Consider, for example, that the number of trucks running on Chinese highways fell 8% in the week ended April 9. Youth unemployment is up for a third straight month. Property investment is down. Entrepreneurs are feeling hesitant: private sector fixed asset investment is up only 0.6% in the first quarter, versus a 10% increase in state-led investment).
China quarterly GDP growth, Y0Y
An IPO for CXMT
The Chinese memory chip maker ChangXin Memory Technologies (CXMT) is reportedly set to IPO in Shanghai at a valuation of at least 14.5 billion USD.
A bit of background on one of China’s largest makers of DRAM storage chips: It is government-launched and continues to have major state-owned shareholders; it advertises its chips as “military-grade” and is closely integrated with Chinese government military and surveillance entities; and more generally, it is regarded by China as a critical node in the country’s push to develop indigenous semiconductor capacity.
In other words: The West needs to play close attention to CXMT—not least because it’s part of Beijing’s playbook to identify competitors’ critical nodes as targets for “surgical” retaliation and points of leverage.

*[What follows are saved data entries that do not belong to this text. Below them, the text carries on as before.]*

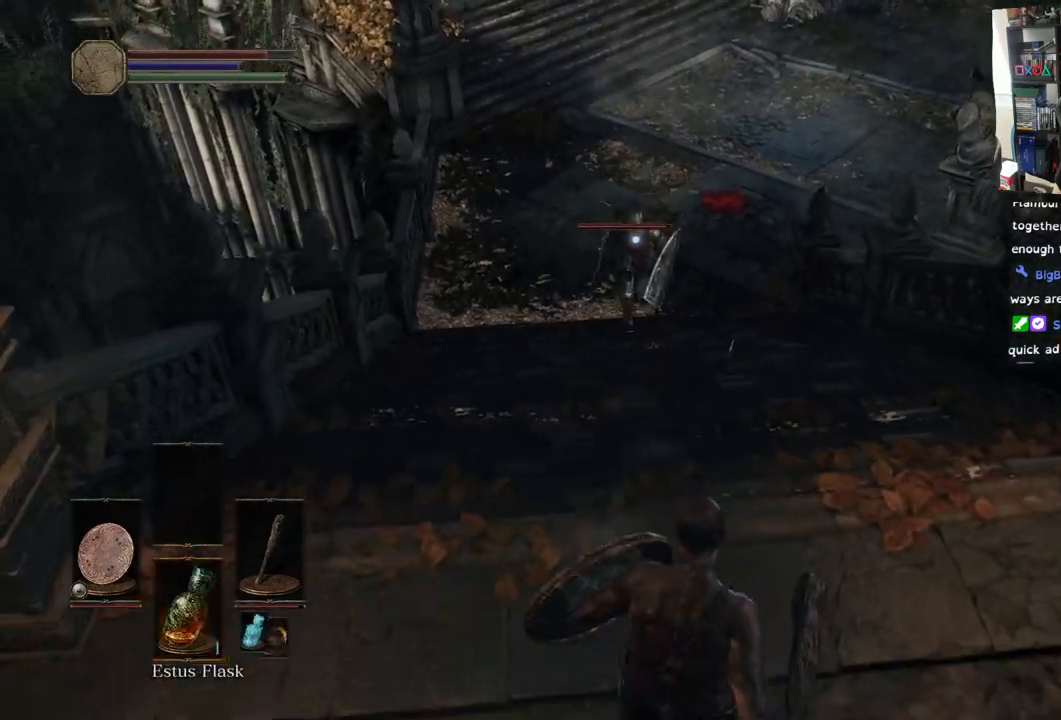
{"buttons": [], "left_stick": "down", "right_stick": "center", "events": []}
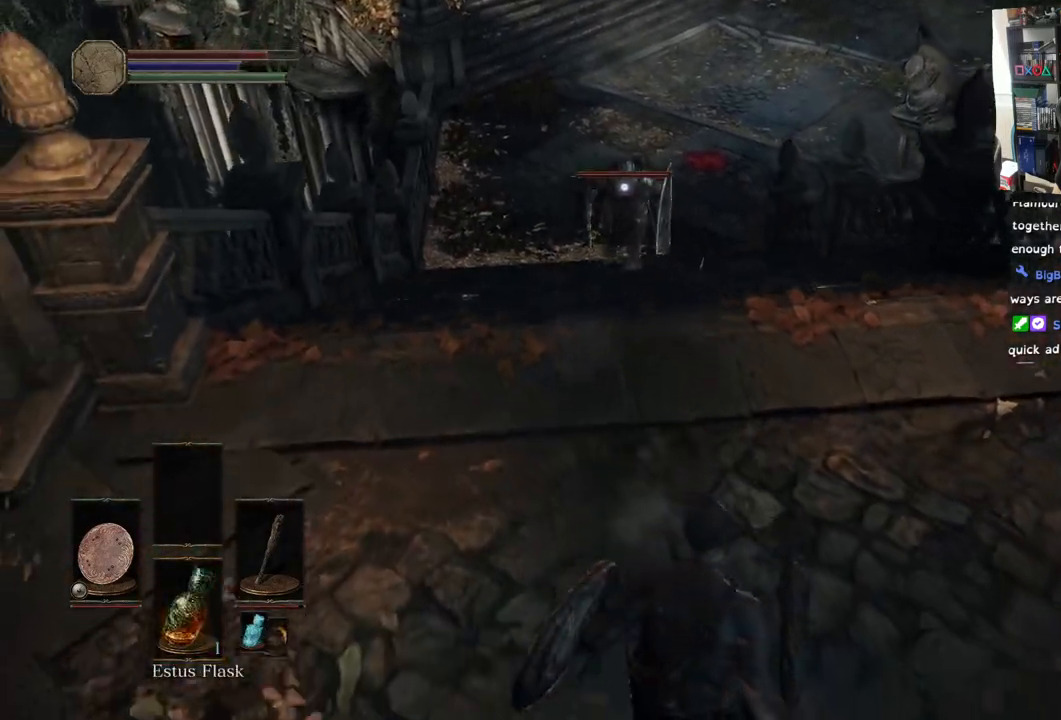
{"buttons": [], "left_stick": "down", "right_stick": "center", "events": []}
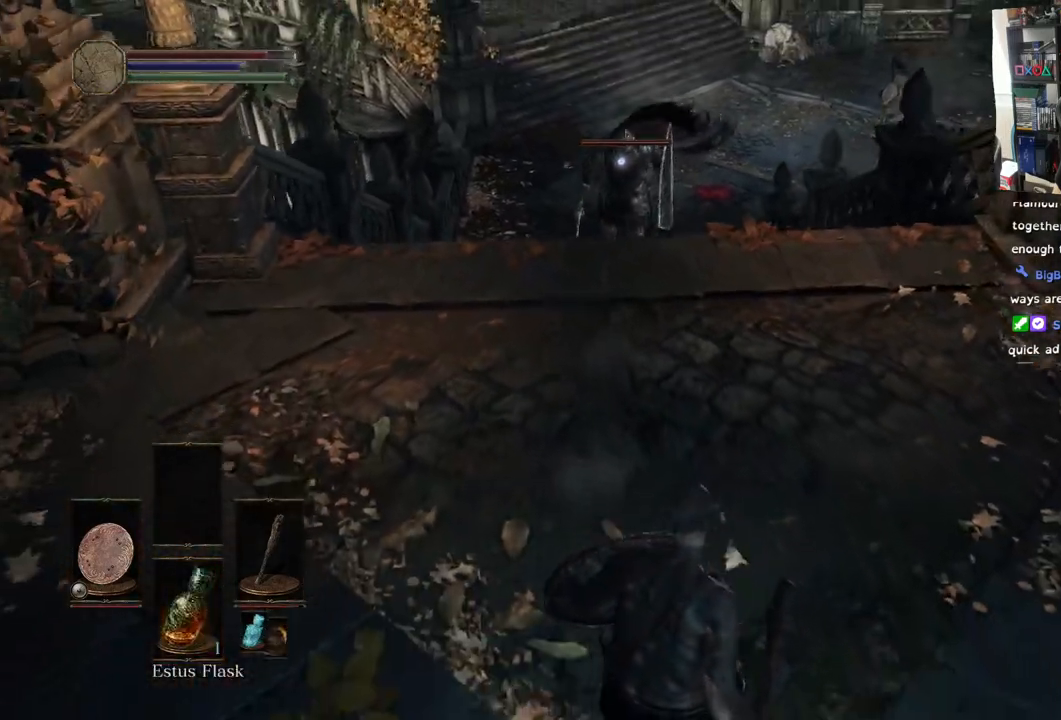
{"buttons": [], "left_stick": "down-left", "right_stick": "center", "events": [[67, "left_stick", "down-left"]]}
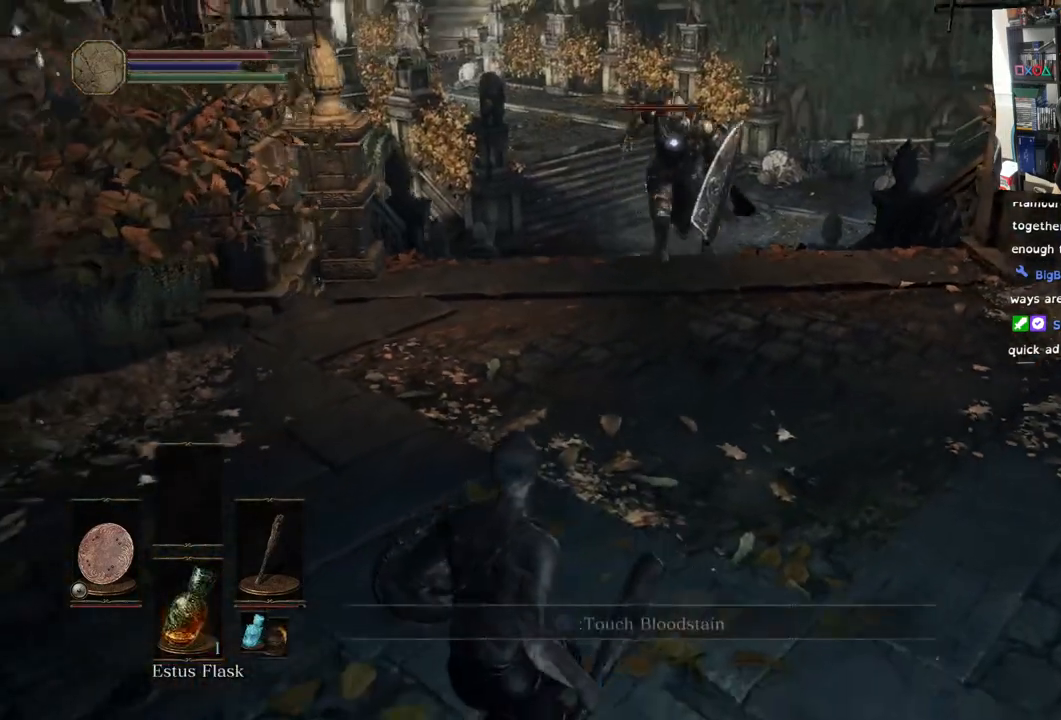
{"buttons": ["L1"], "left_stick": "up-right", "right_stick": "center", "events": [[50, "left_stick", "up-right"], [433, "L1", "down"]]}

Plus, current US semiconductor restrictions are clearly insufficient: Lam Research and ASML both said in their latest earnings calls that they expect booming sales of chipmaking tools to China, despite US export curbs on such equipment.
Divergent US manufacturing snapshots
Is US factory activity rebounding or slumping? Two figures out this week paint very different pictures.
The New York Fed’s Empire State index, regarded as a gauge of national manufacturing activity, jumped 35.4 points to a reading of 10.8 this month. That’s far above the -18.0 that economists polled by Reuters had predicted, and the first increase in five months as new orders and shipments increased. By contrast, The Philly Fed’s general activity index, which measures activity in the mid-Atlantic region, plunged to a nearly three-year low of -31.3 in April.
New York Fed and Philly Fed manufacturing indices
DISRUPTORS
CATL’s mysterious battery reveal
China’s CATL unveiled a new product at the Shanghai Auto Show this week: what it calls a “condensed battery” that the company claims can eventually power electric civilian aircraft. One might say that’s big if true, with potential to disrupt the battery industry—plus the aviation, electric vehicle, and energy storage sectors.
But for now, CATL has revealed precious few technical details. As yet unknown is the cost of this powerful new battery; what its electrolyte, anode, cathode, and separator are made of and if they include critical minerals; what the supply chains are for these components; and the life cycle of the product.
Chile wants to nationalize its lithium industry
Chilean president Gabriel Boric said on Thursday that he plans to nationalize the country’s lithium industry. Investors reacted by dumping shares of US-headquartered Albemarle and Chinese minority-owned SQM, the top two lithium miners in Chile. While a shock to the industry, the president has long pushed for a state-owned lithium company. His nationalization plan still needs to be approved by lawmakers, and there’s no guarantee it will pass especially given the constitutional assembly’s rejection of a similar proposal last year.
Regardless, countries are eager to take greater state control of mineral resources: Mexico nationalized lithium last year, Zimbabwe has banned raw lithium exports, and Indonesia bars exports of numerous unprocessed minerals.